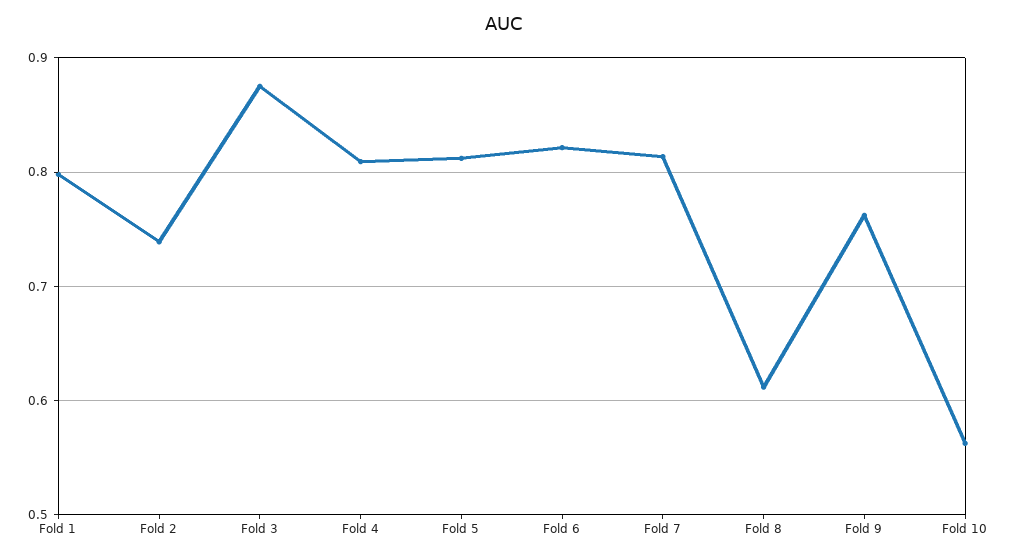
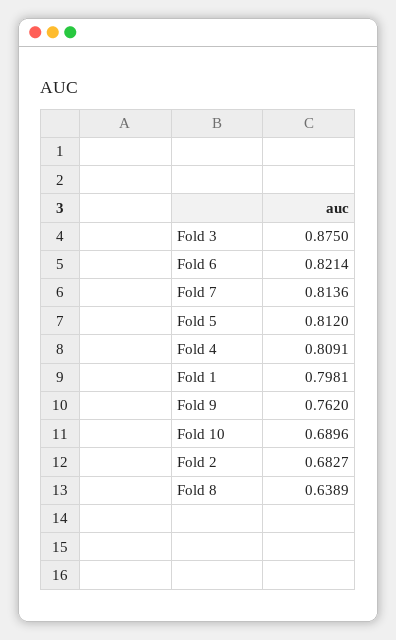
Fold 2: 0.74 -> 0.6827
Fold 8: 0.61 -> 0.6389
Fold 10: 0.56 -> 0.6896

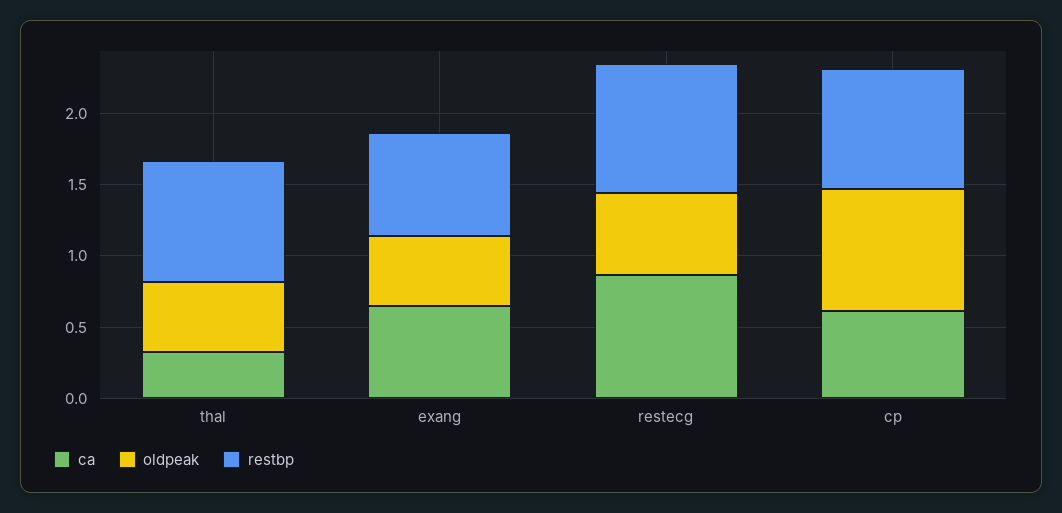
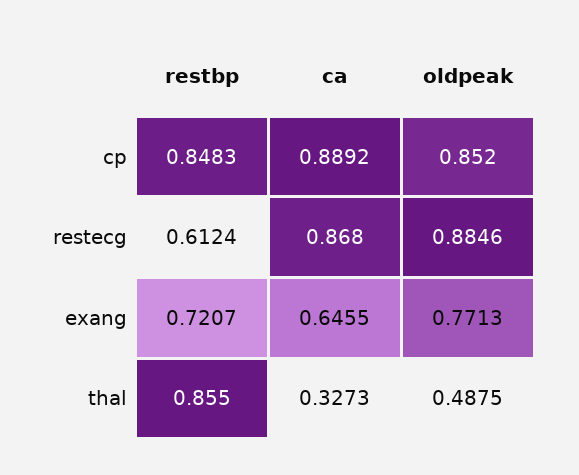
oldpeak, exang: 0.5 -> 0.7713
oldpeak, restecg: 0.6 -> 0.8846
restbp, restecg: 0.9 -> 0.6124
ca, cp: 0.6 -> 0.8892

▶ **WORK ORDER**
What belongs in the answer is the line with "oldpeak, restecg: 0.6 -> 0.8846" plus every later line of the listing, copied word for word and nothing besides.

▶ **RESPONSE TO THIS TASK**
oldpeak, restecg: 0.6 -> 0.8846
restbp, restecg: 0.9 -> 0.6124
ca, cp: 0.6 -> 0.8892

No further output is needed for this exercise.